Desafios do processo de alfabetização em questão no Brasil

Enviada em 18/12/2020

Antes do século XIX, a alfabetização era voltada para homens, brancos e abastados. Nos dias atuais, embora a educação seja supostamente para todos os cidadãos, segundo a Constituição Federal de 1988, a desigualdade econômica do Brasil possibilita a existência de 11,3 milhões de iletrados no país, segundo dados de 2019 do IBGE. Nesse aspecto, denota-se que a desigualdade econômica, seguida pela disparidade regional são desafios do processo de alfabetização no país.

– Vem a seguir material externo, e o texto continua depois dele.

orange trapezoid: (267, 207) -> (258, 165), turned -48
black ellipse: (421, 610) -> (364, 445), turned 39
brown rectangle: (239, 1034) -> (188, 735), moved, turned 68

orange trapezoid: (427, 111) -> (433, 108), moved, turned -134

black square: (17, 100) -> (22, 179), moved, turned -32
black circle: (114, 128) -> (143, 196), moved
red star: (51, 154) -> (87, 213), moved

Inicialmente, é necessário pontuar que a desigualdade econômica do Brasil possibilita a existência de um grande percentual de analfabetos no país. Isso ocorre porque, para manter o sustento familiar, muitos jovens abandonam o colégio ou permanecem nele com um rendimento pouco efetivo, tendo em vista a necessidade de conciliar a escola e o trabalho desde cedo. Uma prova disso é que, segundo o IBGE, o abandono escolar é oito vezes maior entre jovens de famílias mais pobres. Sob a lógica do sociólogo Maslow, existe uma pirâmide de necessidade humana em que as necessidades fisiológica antecedem qualquer outra carência.Ou seja, no contexto em questão, muitos indíviduos precisam abdicar do letramento em prol do financiamento de alimentação e moradia.

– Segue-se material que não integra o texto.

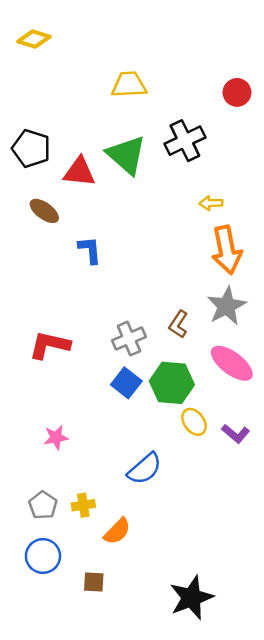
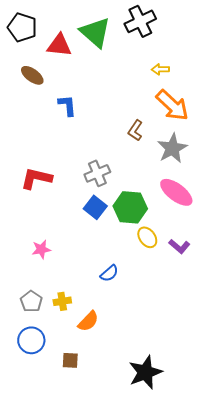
orange arrow: (227, 250) -> (172, 105), turned -36
brown L-shape: (178, 324) -> (135, 130), moved
blue semicircle: (145, 469) -> (109, 273), size x0.7

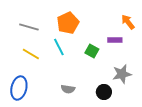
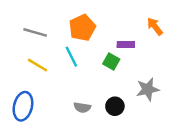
purple rectangle: (115, 40) -> (126, 45), moved
black circle: (104, 92) -> (115, 106), moved

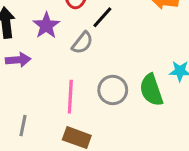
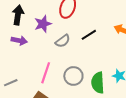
black line: (102, 17) -> (89, 35), moved
gray line: (23, 126) -> (11, 83), turned 40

Em sequência, tendo em vista a existência de uma quantidade acentuada de analfabetos no Nordeste, com 13,9% dos iletrados, e Norte, com 7,6%,é necessário que esses locais sejam os focos de políticas de redução do analfabetismo. Tal realidade é oriunda de um processo de ubanização desigual, em que regiões do Sul e Sudeste foram implementadas com uma prestação de serviço público que atendeu maior parte da população citadina, o que não ocorreu em outros locais do país. Como consequência, a educação de locais fora da prioridade governamental é extremamente comprometida, favorecendo a manutenção da quantidade de iletrados nesses locais.

Portanto, para liquidar os desafios do processo de alfabetização  no país, algumas medidas estatais devem ser adotadas. De primeira, o Governo Federal deve criar um fundo monetário para que o Ministério da Educação possa fornecer auxílio financeiro para jovens que desejam estudar, mas que possuam uma família com baixas condições financeiras. Dessa forma, os impactos da disparidade econômica na formação educacional de crianças e jovens poderão ser atenuados. Ademais, para que a herança histórica do serviço educacional ineficiente seja diluída em determinas regiões, políticas devem ser desenvolvidas para a erradicação do analfabetismo nesses locais. Para isso, os Governos Estaduais das regiões Norte e Nordeste, financiados pelo Governo Federal, deverão criar bolsas de estudos nas universidades para que acadêmicos e pós-graduados analisem os perfis do analfabetos da região e onde se concentram, para que possam propor políticas efetivas em cada localidade.